Al llegar a la puerta de mi habitación, me detengo un instante. Con cuidado, coloco una mano en la manija y la levanto ligeramente para evitar que el viejo mecanismo rechine. Empujo la puerta despacio, lo suficiente como para colarme dentro sin hacer ruido. Una vez adentro, cierro la puerta detrás de mí, girando la llave con cautela. Solo cuando estoy completamente segura de estar sola, me permito encender la luz, llenando el espacio con un resplandor suave que disipa las sombras acumuladas durante el día.
La habitación, aunque familiar, me recibe con una sensación extraña, como si no la hubiera habitado en años. Mis ojos recorren cada rincón, buscando algo que no sé si encontraré. Las cortinas pesadas cuelgan sobre las ventanas, bloqueando la vista del exterior. La cama está impecablemente tendida, pero parece que nadie la ha tocado en días. Sobre el escritorio hay una pila de papeles, algunos libros abiertos y un bolígrafo abandonado justo en el borde, como si alguien lo hubiera dejado caer en medio de un pensamiento interrumpido.
Suspiro y camino hacia el escritorio, dejando el teléfono sobre la superficie antes de dejarme caer en la silla. Durante unos momentos, simplemente me quedo ahí sentada, sin hacer nada. El sonido lejano de las voces en la cocina me llega de manera amortiguada, como si proviniera de otro mundo. Cierro los ojos e intento concentrarme en mi respiración, buscando un momento de paz en medio de todo el caos que ha sido este día.
Pero mi mente no me da tregua. El recuerdo de los eventos recientes vuelve a invadirme: la discusión en la sala, la tensión palpable, el golpe en la mejilla de Azaquiel, el rostro rígido de Fátima. Todo parece tan surrealista, como si no pudiera encajar en la realidad que conocía. Y luego está Johann, su risa, sus caricias, la manera en que siempre logra aliviar mi carga aunque sea solo por un instante. Su imagen me trae un leve calor al pecho, una chispa de algo que se siente a la vez reconfortante y doloroso.
Miro el teléfono sobre el escritorio, como si esperara que de alguna manera me ofreciera las respuestas que necesito. Paso los dedos sobre la pantalla apagada, dudando si debo encenderlo. Pero antes de decidirme, me levanto de la silla y camino hacia la ventana. Corro un poco las cortinas, dejando que entre una línea delgada de luz de la calle. La noche se ha apoderado del cielo, y la lluvia que cayó más temprano ha dejado el asfalto reluciente bajo las farolas.

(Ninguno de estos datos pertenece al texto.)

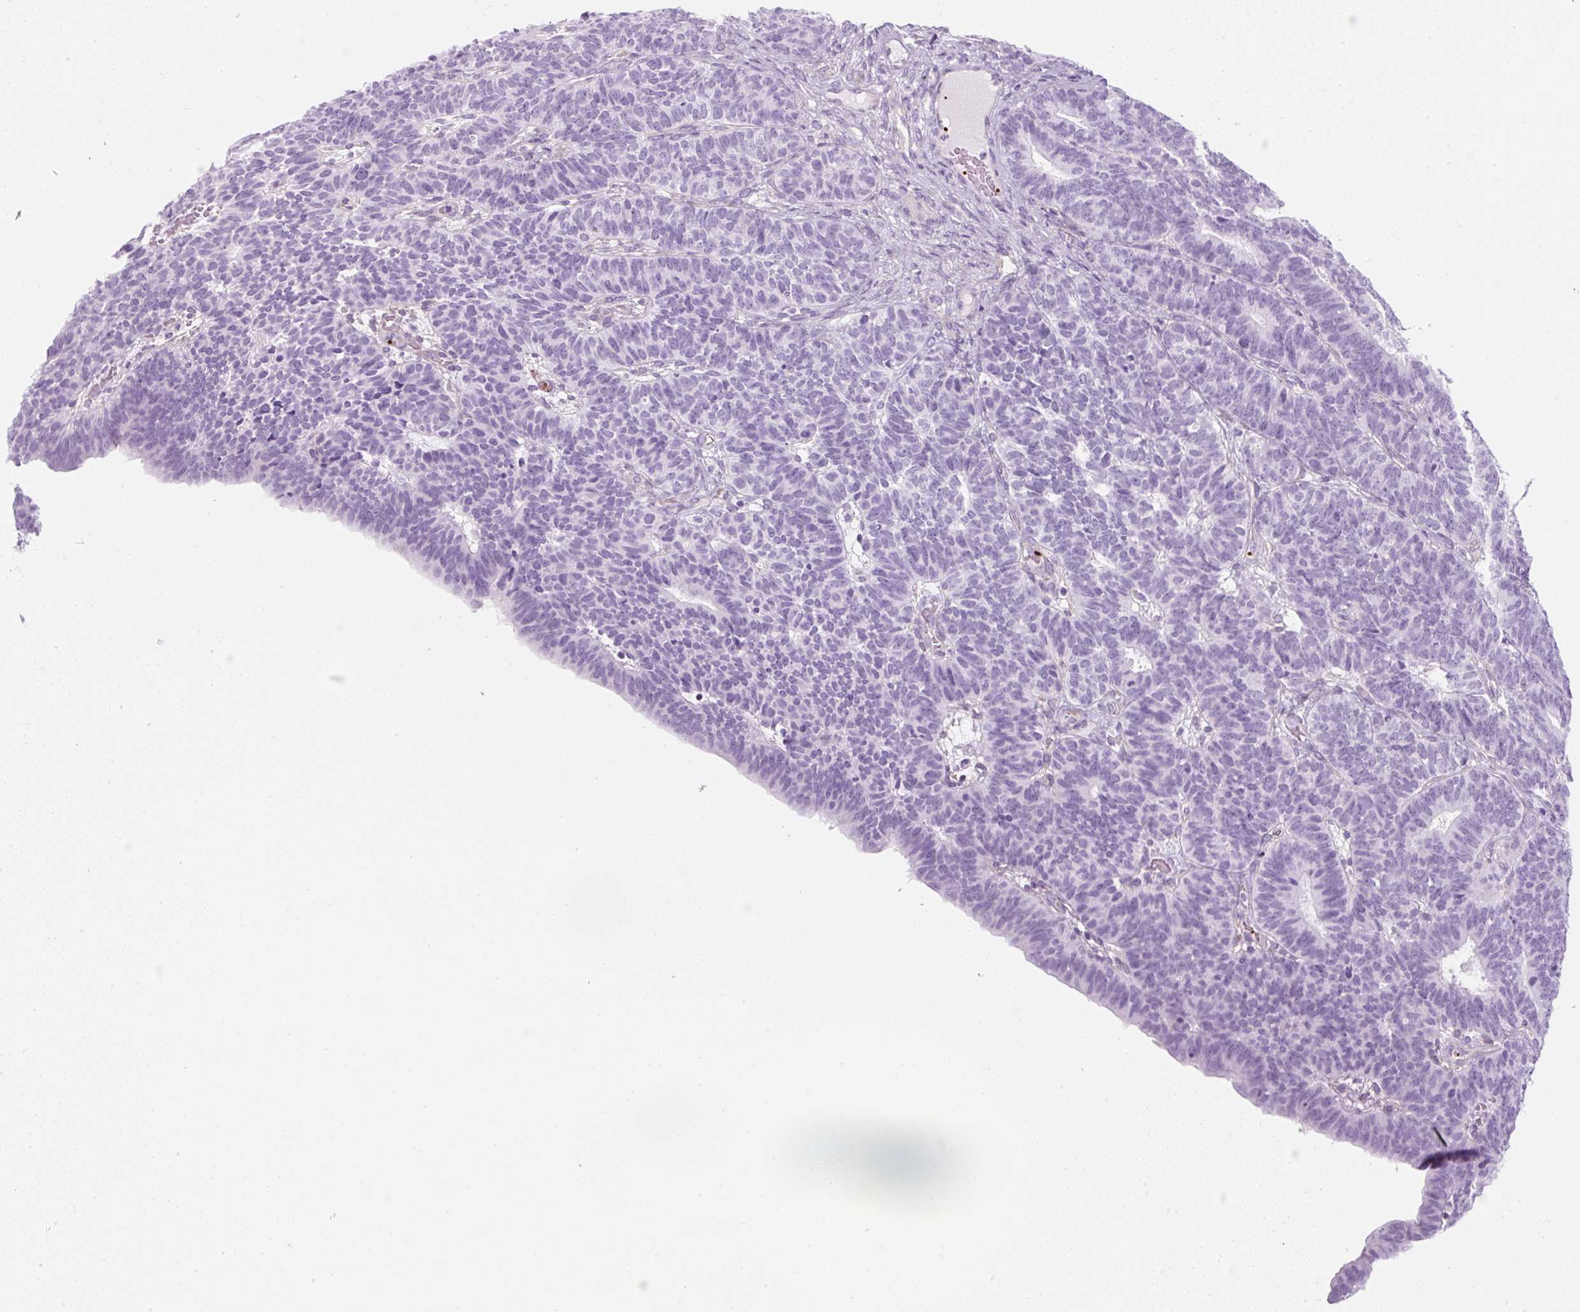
{"staining": {"intensity": "negative", "quantity": "none", "location": "none"}, "tissue": "endometrial cancer", "cell_type": "Tumor cells", "image_type": "cancer", "snomed": [{"axis": "morphology", "description": "Adenocarcinoma, NOS"}, {"axis": "topography", "description": "Endometrium"}], "caption": "Human endometrial adenocarcinoma stained for a protein using immunohistochemistry reveals no staining in tumor cells.", "gene": "PF4V1", "patient": {"sex": "female", "age": 70}}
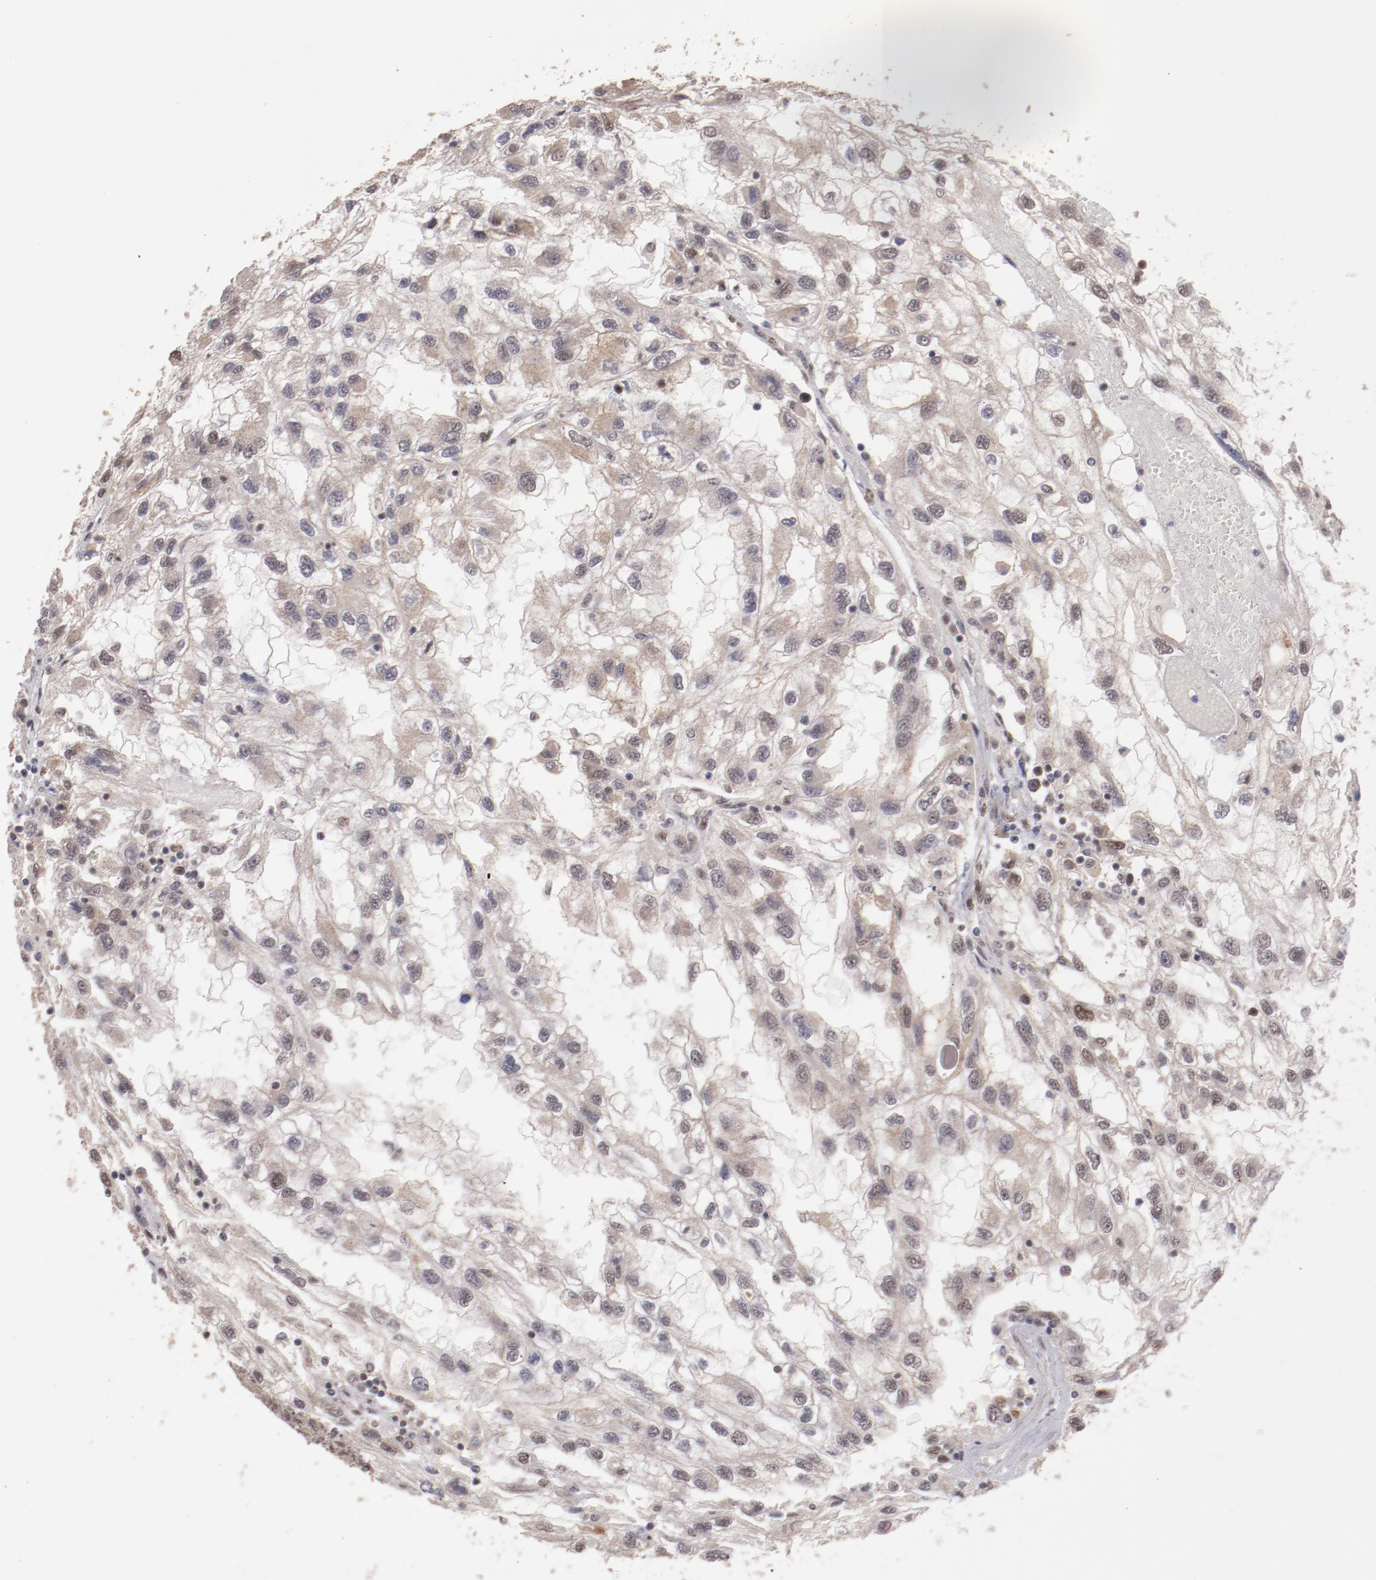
{"staining": {"intensity": "weak", "quantity": ">75%", "location": "cytoplasmic/membranous,nuclear"}, "tissue": "renal cancer", "cell_type": "Tumor cells", "image_type": "cancer", "snomed": [{"axis": "morphology", "description": "Normal tissue, NOS"}, {"axis": "morphology", "description": "Adenocarcinoma, NOS"}, {"axis": "topography", "description": "Kidney"}], "caption": "The micrograph reveals a brown stain indicating the presence of a protein in the cytoplasmic/membranous and nuclear of tumor cells in renal adenocarcinoma. The staining is performed using DAB (3,3'-diaminobenzidine) brown chromogen to label protein expression. The nuclei are counter-stained blue using hematoxylin.", "gene": "CLOCK", "patient": {"sex": "male", "age": 71}}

Todo parece tan tranquilo allá afuera, tan en paz, que por un momento siento que podría escapar simplemente mirando.
Finalmente, me aparto de la ventana y regreso al escritorio. Me dejo caer nuevamente en la silla, con un suspiro que parece venir de lo más profundo de mi ser. Este día, este lugar, todo se siente como un peso que llevo sobre mis hombros, pero no sé cómo soltarlo. Y así, entre pensamientos confusos y emociones encontradas, dejo que el silencio de la habitación me envuelva una vez más.